Estate Tax Definition and Legal Meaning

On this page, you'll find the legal definition and meaning of Estate Tax, written in plain English, along with examples of how it is used.

What is Estate Tax?

n. generally a federal tax on the transfer of a dead person’s assets to his heirs and beneficiaries. Although a transfer tax, it is based on the amount in the decedent’s estate (including distribution from a trust at the death) and can include insurance proceeds. Currently such federal taxation applies to the amount of an estate above $600,000, or as much as double that amount if the estate is distributed to a spouse. Some states have an estate tax, more commonly called an inheritance tax.

History and Meaning of Estate Tax

Estate tax is a federal tax levied on the transfer of a deceased individual's property to the lawful heirs and beneficiaries. The tax is based on the value of the property included in the decedent's estate, and it covers estates exceeding a certain threshold. The threshold for the estate tax changes periodically- the exception being the 2017 Tax Cuts and Jobs Act, which raised it to $11.58 million. Currently, estates worth over $11.7 million are subject to the tax. In some states, the tax is referred to as an inheritance tax.

Estate tax originated in Ancient Rome, introduced to pay for wars. In America, one of the first estate taxes was introduced during the U.S. Civil War in 1862 to fund the war. Tax reform in 1916 established the modern estate tax. The tax has often been a subject of public debate, with supporters favoring it as a means of reducing income inequality by "taxing the rich," and critics seeing it as an unfair punishment that discourages economic growth and innovation.

Examples of Estate Tax

  1. When Mary's father passed away, she inherited $20 million worth of estates including properties, investments, and asset holdings. Since the total amount exceeded the $11.7 million threshold, the estate was subject to tax.
  2. Jack inherited $8 million from his uncle who died in 2020. Since Jack's inheritance was below the federal threshold, he didn't have to pay estate tax to the government.
  3. Dr. Phillips passed away and left behind $7 million of assets to his children. The estate is subject to estate tax because it exceeds the current estate tax threshold.

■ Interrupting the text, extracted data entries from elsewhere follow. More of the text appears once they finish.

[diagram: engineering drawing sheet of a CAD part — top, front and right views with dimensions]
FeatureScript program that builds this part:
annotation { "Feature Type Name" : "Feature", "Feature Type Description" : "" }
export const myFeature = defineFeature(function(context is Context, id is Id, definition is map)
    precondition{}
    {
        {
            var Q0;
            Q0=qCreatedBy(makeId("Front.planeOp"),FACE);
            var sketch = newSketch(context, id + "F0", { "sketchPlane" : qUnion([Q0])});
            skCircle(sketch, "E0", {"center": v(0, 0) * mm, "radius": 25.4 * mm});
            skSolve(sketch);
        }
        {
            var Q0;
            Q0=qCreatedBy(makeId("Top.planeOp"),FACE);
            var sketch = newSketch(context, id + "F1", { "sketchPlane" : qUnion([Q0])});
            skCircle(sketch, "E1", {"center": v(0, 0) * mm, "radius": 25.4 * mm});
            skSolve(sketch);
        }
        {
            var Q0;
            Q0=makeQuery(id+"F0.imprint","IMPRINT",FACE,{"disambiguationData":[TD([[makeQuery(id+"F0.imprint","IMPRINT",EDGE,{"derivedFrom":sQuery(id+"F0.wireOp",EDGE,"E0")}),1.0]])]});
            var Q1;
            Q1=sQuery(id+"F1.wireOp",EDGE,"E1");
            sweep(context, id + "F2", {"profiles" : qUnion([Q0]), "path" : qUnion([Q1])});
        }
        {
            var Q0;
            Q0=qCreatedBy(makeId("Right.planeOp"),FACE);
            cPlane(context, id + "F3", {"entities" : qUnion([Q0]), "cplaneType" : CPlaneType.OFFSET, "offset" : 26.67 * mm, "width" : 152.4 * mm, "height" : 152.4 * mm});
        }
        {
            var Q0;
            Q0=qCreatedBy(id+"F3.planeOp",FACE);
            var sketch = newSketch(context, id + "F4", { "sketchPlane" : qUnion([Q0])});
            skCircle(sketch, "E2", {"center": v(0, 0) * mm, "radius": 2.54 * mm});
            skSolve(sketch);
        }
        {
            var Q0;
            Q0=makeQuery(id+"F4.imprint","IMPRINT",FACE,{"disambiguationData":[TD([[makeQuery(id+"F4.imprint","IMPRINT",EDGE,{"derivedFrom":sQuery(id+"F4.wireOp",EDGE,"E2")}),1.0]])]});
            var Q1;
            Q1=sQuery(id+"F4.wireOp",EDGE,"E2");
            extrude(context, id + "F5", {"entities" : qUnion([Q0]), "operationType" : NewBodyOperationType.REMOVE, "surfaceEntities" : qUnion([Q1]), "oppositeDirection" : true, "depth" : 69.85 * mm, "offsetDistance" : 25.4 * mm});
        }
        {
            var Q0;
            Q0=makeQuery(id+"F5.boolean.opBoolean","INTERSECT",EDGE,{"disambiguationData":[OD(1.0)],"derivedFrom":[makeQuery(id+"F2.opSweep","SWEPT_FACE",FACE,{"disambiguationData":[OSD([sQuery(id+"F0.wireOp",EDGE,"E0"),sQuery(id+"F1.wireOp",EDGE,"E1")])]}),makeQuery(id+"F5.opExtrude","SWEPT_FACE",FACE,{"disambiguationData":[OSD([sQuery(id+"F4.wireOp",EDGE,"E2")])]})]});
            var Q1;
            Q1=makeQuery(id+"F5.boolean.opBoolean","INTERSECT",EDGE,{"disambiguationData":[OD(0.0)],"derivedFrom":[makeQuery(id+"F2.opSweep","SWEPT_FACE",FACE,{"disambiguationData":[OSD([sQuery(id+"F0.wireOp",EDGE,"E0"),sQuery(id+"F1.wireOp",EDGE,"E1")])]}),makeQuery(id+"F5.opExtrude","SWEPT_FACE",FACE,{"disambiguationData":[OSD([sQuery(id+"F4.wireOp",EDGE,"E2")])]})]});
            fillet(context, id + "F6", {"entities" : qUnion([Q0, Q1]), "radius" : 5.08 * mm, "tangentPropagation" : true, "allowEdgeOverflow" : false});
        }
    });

Legal Terms Similar to Estate Tax

  1. Inheritance tax: A state tax levied on the assets inherited by a close relative from a deceased person.
  2. Gift tax: A tax levied by the IRS on any transfer of money or property to another individual or entity that doesn't come in the form of compensation.
  3. Estate planning: The process of strategically managing one's assets for proper distribution after death.